• REQUIRED WORK: Please copy every one of the records below line for line, keeping each character unchanged.

▶

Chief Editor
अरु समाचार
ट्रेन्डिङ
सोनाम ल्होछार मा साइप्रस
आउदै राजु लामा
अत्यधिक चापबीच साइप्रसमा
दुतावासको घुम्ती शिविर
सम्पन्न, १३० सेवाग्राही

◀

• FINAL ANSWER:
Chief Editor
अरु समाचार
ट्रेन्डिङ
सोनाम ल्होछार मा साइप्रस
आउदै राजु लामा
अत्यधिक चापबीच साइप्रसमा
दुतावासको घुम्ती शिविर
सम्पन्न, १३० सेवाग्राही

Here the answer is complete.